Quels droits en cas de collision sur un parking ?
Un accident impliquant un piéton sur un parking reste soumis aux mêmes règles que sur la voie publique. La loi Badinter s’applique dès lors qu’un véhicule terrestre à moteur est impliqué, que l’accident ait lieu sur une route départementale, en centre ville ou sur un parking.
Le constat amiable doit être rempli de la même manière. Les caméras de vidéosurveillance des parkings constituent souvent des éléments de preuve précieux. Si l’autre partie tente de refuser le constat amiable, pensez à relever son immatriculation et à faire appel aux témoins présents.
Comment la loi protège-t-elle le piéton ?

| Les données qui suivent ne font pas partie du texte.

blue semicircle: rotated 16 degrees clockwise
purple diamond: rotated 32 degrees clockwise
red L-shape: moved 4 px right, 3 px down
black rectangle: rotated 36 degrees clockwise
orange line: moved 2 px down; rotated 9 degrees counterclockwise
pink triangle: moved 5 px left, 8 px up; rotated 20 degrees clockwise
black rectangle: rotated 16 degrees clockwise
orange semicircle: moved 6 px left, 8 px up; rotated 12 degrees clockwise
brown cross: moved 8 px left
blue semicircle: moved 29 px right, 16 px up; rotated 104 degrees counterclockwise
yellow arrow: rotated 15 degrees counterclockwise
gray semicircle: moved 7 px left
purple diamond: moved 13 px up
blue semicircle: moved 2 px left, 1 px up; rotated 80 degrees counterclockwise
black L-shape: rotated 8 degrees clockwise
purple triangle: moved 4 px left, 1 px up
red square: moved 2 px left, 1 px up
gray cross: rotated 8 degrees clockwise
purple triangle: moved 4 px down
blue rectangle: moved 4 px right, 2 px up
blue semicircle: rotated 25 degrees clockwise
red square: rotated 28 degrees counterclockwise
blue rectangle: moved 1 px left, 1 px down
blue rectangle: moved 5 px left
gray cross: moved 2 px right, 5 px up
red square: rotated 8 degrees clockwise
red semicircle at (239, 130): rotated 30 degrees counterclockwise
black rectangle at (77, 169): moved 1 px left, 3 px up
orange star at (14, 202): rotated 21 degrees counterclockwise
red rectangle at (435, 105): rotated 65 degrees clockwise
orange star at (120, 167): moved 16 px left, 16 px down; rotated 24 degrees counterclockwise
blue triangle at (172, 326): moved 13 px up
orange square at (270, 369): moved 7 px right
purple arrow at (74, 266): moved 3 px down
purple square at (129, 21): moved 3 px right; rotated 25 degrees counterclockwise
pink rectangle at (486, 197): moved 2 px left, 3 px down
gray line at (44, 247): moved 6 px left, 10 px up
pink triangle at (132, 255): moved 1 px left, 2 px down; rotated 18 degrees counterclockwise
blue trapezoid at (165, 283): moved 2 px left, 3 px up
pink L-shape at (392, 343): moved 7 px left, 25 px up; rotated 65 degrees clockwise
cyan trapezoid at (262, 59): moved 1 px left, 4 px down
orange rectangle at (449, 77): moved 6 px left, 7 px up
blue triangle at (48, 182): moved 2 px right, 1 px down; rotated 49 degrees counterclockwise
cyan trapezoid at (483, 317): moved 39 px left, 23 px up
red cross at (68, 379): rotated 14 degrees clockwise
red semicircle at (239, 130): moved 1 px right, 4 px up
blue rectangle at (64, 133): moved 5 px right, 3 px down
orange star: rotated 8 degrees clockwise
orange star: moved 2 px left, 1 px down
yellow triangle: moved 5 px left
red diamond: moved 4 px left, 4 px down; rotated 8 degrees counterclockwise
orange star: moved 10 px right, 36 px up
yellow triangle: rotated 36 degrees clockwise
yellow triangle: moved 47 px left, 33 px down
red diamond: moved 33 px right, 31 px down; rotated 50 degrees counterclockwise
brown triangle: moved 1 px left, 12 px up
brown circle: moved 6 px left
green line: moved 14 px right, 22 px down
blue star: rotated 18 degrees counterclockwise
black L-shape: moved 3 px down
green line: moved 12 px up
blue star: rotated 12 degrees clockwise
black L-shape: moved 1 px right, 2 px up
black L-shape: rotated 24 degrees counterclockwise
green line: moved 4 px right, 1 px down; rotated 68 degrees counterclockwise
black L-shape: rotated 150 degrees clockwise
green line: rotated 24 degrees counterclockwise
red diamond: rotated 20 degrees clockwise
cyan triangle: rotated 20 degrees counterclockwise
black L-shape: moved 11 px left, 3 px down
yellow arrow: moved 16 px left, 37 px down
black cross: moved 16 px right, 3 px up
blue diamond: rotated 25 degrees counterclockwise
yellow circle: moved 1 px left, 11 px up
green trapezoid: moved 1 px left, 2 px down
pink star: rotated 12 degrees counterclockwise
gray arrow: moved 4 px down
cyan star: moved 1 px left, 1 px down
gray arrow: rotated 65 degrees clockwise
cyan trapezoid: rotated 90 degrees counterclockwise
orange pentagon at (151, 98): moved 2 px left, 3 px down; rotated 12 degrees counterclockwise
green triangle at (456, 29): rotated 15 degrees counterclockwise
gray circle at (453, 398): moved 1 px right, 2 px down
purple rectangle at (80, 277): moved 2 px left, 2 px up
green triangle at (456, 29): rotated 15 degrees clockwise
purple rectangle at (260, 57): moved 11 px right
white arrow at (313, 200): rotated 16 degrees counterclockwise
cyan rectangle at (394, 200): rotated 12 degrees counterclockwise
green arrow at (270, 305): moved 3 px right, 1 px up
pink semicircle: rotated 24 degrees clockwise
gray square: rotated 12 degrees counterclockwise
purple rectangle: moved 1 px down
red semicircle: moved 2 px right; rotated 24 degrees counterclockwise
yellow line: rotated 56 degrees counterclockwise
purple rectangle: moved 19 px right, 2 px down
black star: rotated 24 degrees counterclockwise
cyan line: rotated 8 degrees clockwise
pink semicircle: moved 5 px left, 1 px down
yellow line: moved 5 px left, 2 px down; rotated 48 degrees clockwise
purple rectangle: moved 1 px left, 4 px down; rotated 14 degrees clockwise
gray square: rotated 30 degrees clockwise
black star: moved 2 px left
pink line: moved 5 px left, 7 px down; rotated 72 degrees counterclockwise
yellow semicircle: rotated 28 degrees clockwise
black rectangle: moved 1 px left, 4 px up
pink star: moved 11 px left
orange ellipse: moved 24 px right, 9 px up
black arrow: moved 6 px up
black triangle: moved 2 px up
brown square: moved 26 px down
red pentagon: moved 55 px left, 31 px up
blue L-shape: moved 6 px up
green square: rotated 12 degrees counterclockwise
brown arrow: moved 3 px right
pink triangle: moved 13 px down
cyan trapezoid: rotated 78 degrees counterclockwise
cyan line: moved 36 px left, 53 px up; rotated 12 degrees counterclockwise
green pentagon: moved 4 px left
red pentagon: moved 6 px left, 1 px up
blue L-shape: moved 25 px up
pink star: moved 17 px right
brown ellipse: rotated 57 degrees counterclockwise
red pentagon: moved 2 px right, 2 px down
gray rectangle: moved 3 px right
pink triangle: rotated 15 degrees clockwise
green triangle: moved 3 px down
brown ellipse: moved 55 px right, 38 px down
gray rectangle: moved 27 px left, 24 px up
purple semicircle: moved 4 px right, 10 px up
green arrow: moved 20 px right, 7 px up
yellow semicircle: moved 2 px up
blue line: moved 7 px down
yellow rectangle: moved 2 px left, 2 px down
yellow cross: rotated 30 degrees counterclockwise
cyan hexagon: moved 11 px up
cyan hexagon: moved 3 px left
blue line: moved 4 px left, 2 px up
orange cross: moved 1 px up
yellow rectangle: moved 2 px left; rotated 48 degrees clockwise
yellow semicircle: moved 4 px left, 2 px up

La France dispose d’un cadre légal particulièrement protecteur pour les piétons victimes d’accidents de la circulation. En 2023, 537 piétons ont perdu la vie sur les routes françaises selon l’Observatoire interministériel de la sécurité routière.
Quel est le cadre légal en cas d’accident ?
La loi Badinter pose un principe fort : le piéton bénéficie d’une indemnisation intégrale de ses préjudices, sauf en cas de faute inexcusable qui serait la cause exclusive du sinistre. Certaines catégories de victimes bénéficient d’une protection encore plus forte :
- Les mineurs de moins de 16 ans : indemnisation automatique à 100 %, aucune faute ne peut leur être opposée
- Les personnes de plus de 70 ans : même protection absolue, quelle que soit la circonstance
- Les personnes ayant une invalidité de 80 % ou plus : même régime de protection renforcée
Bon à savoir
Si votre enfant de moins de 16 ans ou un parent de plus de 70 ans est renversé par une voiture, l’indemnisation est automatique et intégrale, quelles que soient les circonstances.
En cas de décès du piéton, les ayants droit disposent aussi de droits spécifiques. Ils peuvent obtenir une indemnisation au titre du préjudice moral d’affection, du préjudice économique et des frais d’obsèques.
Quels sont les droits en cas d’incendie lié à l’accident ?
Un accident de la circulation peut parfois provoquer un incendie du véhicule. Parmi les différents types de sinistres couverts par l’assurance auto, ce cas de figure reste peu connu. Si un piéton est blessé à la suite d’un incendie consécutif à un accident impliquant un véhicule terrestre à moteur, la loi Badinter continue de s’appliquer.
L’assureur du véhicule impliqué reste tenu d’indemniser la victime piétonne. La chaîne causale entre l’accident et les blessures doit simplement être établie.
Quels recours en cas de faute du piéton ?
Contrairement à une idée reçue, un piéton qui commet une faute lors d’un accident avec un véhicule à moteur conserve son droit à indemnisation dans la très grande majorité des cas. La Cour d’appel d’Aix-en-Provence l’a confirmé le 28 mars 2013 : traverser hors des passages protégés ne constitue pas une faute inexcusable.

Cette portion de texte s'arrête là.